Property analysts and their armchair expert counterparts have continually given dire warnings about the future of Brisbane’s inner city apartment market, since the construction boom began some years ago. Many of the predictions these experts put forward haven’t yet been reflected in the market, yet a closer look at the current statistical data shows a different story.

Let’s be clear from the outset, the Brisbane apartment market has major hurdles to overcome in the coming five to ten year period, namely the huge increases in supply to the inner city suburbs. While the growth rates of investor income and capital growth are slated to fall over the coming period as a result of this oversupply, there are still signs that other factors may come into play to mitigate these circumstances.

As it stands, Inner-City apartment vacancy rates are holding at around 2.5-3.5%. Usually this would mean that rent incomes will remain stagnant or fall slightly, however there are other factors at play. Both Sydney and Melbourne are battling with what many are calling a housing affordability crisis, and while this isn’t positive for those affected – it could be the saving grace for Brisbane’s apartment boom.

Domain Group chief economist Dr Andrew Wilson made mention of this key factor when addressing the decline in rental income growth, saying “I think affordability is attracting people back.” Domain Group data showed in February that the median rent for an apartment in Brisbane grew 1.3 per cent to $390 each week and the vacancy rate grew to 3.3 per cent, up 0.1 per cent year on year. This lends further weight to a levelling off in the market.

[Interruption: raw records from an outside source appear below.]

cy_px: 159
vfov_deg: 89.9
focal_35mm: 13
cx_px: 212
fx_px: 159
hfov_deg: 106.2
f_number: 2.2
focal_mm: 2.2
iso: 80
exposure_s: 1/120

From a property management perspective, managing vacancy rates is extremely important given the state of the market. The relative conformity among off-the-plan apartments means their biggest selling point is the fact they are brand new, which in turn requires a nuanced approach when dealing with landlords who own older properties.

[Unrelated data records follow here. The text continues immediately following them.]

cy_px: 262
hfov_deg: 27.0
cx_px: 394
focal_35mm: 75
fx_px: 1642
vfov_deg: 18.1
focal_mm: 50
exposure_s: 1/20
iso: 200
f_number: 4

Many of these owners and investors with older properties find it hard to comprehend why their asset has a reduced earning capacity, and the need to meet the current market to ensure their property remains tenanted. Managing the expectations of landlords who have become accustomed to a level of rental income which the market cannot now meet, is fraught with dangers. However, these are the consequences of an oversupply in the apartment market, and unfortunately it is the older and perhaps ‘less desirable’ properties which feel the pinch first.

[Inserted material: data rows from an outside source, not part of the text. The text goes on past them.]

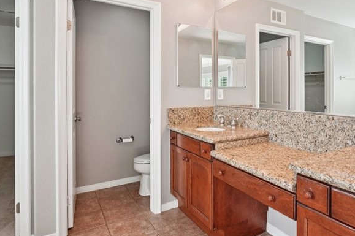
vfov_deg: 54.4
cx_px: 237
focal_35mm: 23
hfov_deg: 73.8
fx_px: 227
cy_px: 89
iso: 400
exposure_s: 1/30
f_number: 8
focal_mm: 13
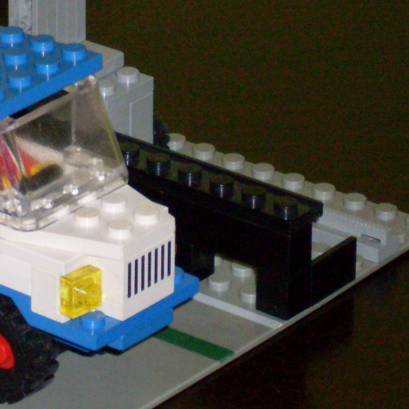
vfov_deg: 5.4
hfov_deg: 5.4
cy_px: 42
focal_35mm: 324
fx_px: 4331
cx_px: -87
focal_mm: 18.9
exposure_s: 1/60
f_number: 5.2
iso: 200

These thoughts were echoed by Urbis associate director Paul Riga, who said he had made a similar discovery in a report published by his organisation. He said “Our key finding there is the inner city vacancy rates for new apartments has seen a very slight increase over the December quarter. In a period where we’ve seen the highest amount of settlements come through, the expectation for many people was the vacancy rate was going to be a lot higher, but it was still at 2.3 per cent.”

He went on to say the newest developments were the least affected by the oversupply, because they often managed to fill up, while others perceived to be lower quality struggled.

So while the market may not be performing at the heights many have become accustomed to, it is in now way in a tailspin. For property managers navigating their way through this period, managing the expectations of the landlords is key, as well as communicating the reasons which it is necessary.


The market’s stats don’t lie, but getting a proper understanding of how they affect your property is so important when making any future decisions.